▶ **What to do**
In the material below, find each line holding the string "debounce" and copy it.
── Data shown ──
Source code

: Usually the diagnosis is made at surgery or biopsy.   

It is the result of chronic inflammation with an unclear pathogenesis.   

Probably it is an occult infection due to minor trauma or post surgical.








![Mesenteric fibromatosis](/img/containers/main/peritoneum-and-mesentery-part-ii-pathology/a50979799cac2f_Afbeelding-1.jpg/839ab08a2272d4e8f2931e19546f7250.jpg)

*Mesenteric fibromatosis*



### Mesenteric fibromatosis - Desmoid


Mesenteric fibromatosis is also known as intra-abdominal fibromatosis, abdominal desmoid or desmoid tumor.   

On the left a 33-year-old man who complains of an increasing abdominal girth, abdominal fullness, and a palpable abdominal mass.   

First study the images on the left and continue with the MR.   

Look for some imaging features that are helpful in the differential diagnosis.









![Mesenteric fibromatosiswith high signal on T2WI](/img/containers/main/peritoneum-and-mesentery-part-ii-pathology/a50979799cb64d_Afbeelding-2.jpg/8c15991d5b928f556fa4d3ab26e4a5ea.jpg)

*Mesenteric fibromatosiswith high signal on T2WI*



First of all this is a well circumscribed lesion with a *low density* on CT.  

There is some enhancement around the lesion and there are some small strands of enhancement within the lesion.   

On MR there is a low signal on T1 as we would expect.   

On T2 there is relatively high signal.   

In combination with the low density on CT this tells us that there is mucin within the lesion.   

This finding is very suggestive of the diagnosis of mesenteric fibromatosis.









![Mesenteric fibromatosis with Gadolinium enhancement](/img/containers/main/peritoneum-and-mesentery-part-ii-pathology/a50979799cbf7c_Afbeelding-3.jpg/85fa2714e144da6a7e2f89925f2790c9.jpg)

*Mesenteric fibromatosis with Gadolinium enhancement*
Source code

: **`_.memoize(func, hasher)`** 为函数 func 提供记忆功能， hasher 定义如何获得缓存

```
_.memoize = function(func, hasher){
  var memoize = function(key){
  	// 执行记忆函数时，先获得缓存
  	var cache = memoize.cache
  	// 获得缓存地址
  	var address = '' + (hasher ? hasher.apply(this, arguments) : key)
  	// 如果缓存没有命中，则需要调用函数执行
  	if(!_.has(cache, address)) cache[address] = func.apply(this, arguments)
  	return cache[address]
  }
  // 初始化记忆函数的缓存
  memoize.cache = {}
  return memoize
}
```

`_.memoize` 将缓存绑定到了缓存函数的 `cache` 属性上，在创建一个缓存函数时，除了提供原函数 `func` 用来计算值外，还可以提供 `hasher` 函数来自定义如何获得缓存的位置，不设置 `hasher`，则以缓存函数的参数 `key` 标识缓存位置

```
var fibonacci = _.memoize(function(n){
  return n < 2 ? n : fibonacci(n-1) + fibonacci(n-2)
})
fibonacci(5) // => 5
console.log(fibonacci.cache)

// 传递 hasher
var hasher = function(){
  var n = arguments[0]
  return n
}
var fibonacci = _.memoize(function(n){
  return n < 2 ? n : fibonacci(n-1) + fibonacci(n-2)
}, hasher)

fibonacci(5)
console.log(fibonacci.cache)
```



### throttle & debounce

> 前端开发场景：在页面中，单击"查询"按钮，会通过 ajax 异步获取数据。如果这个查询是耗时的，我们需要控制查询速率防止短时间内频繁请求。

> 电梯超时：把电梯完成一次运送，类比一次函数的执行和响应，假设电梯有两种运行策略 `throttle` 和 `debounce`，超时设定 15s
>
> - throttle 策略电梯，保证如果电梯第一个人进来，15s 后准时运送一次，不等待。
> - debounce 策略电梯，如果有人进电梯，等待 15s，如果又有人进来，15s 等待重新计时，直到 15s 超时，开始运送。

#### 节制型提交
───
▶ **Response to the task**
### throttle & debounce
> 电梯超时：把电梯完成一次运送，类比一次函数的执行和响应，假设电梯有两种运行策略 `throttle` 和 `debounce`，超时设定 15s
> - debounce 策略电梯，如果有人进电梯，等待 15s，如果又有人进来，15s 等待重新计时，直到 15s 超时，开始运送。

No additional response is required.